Hoyt was able to attend two schools this spring, one that was presented to four CHI facilities in a central location, reducing costs for the organization. Those educational opportunities that require airfare and hotel are typically more expensive. Because Saint Francis is a smaller facility, it purchases less equipment and has a little less leverage in negotiating training for more than one tech. However, the hospital recoups the money by having the team members share the information among one another. While attending the injector training, Hoyt provided an in-service on aspirators to other CHI clinical engineering team members. “Our train-the-trainer concept has worked well,” Hill says.

Shared Future

Another successful adaptation to the shared manager has been greater biomed involvement in capital acquisitions. Rathjen sees no disadvantages to the added responsibility outside of the time required to properly research.
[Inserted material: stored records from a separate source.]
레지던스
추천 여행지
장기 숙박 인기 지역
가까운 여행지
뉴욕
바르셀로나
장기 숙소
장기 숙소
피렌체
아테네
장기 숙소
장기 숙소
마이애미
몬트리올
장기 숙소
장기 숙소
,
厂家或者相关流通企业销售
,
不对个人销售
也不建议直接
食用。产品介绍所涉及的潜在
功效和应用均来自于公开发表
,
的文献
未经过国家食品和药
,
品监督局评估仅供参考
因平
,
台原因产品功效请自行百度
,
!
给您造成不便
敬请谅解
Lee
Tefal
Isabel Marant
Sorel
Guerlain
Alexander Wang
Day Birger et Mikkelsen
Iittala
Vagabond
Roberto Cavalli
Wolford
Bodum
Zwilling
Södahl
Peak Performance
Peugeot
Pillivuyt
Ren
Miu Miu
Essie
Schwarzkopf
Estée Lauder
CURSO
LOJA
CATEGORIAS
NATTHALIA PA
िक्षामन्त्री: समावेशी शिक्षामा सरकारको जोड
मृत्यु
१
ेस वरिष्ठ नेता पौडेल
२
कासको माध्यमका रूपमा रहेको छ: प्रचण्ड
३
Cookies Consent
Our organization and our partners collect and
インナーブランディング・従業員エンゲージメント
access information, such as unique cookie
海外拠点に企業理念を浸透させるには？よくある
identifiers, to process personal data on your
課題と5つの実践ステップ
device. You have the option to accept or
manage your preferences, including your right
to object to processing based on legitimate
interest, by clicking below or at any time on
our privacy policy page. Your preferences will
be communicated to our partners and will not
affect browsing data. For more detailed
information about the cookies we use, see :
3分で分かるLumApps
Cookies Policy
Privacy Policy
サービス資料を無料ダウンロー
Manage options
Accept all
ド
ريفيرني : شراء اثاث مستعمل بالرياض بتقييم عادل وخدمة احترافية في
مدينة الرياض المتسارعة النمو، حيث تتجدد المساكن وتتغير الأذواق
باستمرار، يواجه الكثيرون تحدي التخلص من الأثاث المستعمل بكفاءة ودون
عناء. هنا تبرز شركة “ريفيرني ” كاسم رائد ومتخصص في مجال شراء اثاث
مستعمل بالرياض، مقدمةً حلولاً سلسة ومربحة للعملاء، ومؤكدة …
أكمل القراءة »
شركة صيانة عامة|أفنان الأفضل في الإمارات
With clinical engineering approval needed, the department is better able to standardize equipment throughout the hospital, maximizing efficiency for not only biomeds but also clinicians (particularly floating nurses), accounting, and other hospital services.

Clinical engineering approval enables the facility to make pragmatic purchases. “When you have a director who is looking for a new piece of equipment, a new modality, a change of manufacturer, etc, they ask clinical engineering for assistance, and the tech that is most keen or knowledgeable with that department will help research the equipment they are looking for,” Hill says.

Duane Buss checks home health equipment returned from use in a patient’s home.

That biomed will discover whether a piece of equipment may have a reputation for unreliability, as well as other important details. Corporate can weigh in with pricing through its buying group.

Because both hospitals are growing and adding services, capital acquisition requests can occupy a significant amount of time: discussions take place with the department to determine need, products research is conducted, salesmen are consulted, forums are checked, and trials are completed (if possible). As more equipment comes in, the need for more staff will increase.

“We would like to see more people come in here and work with us as the amount of equipment we have has increased and our workload has increased. You can only expect a person to do so much,” Hoyt says.

The teams anticipate the addition of a manager devoted to Saint Francis. “We’ve kind of proven that one account manager is too much for the two shops, especially when we are so different and 45 miles apart from each other,” Hoyt says. “They had to try it to see if it would work. Sometimes it does, and sometimes it doesn’t, but, in this case, I don’t think it is working.”

Hill does envision the addition of a manager, and if he or she can also work on equipment, that would be a plus. “But I can also envision them adding a fourth technician to the mix so we can work on other modalities of equipment that we have, like radiology. If we can eliminate some of our expensive contracts and take them in-house, it’s a plus for the hospital because we can save some of those service dollars and bring them back into the facility,” Hill says.

When the economy will turn around for certain is still unclear, but the biomedical teams at both Saint Francis and Good Samaritan are happy to do their share—maybe even more than their fair share—to deliver high-quality patient care.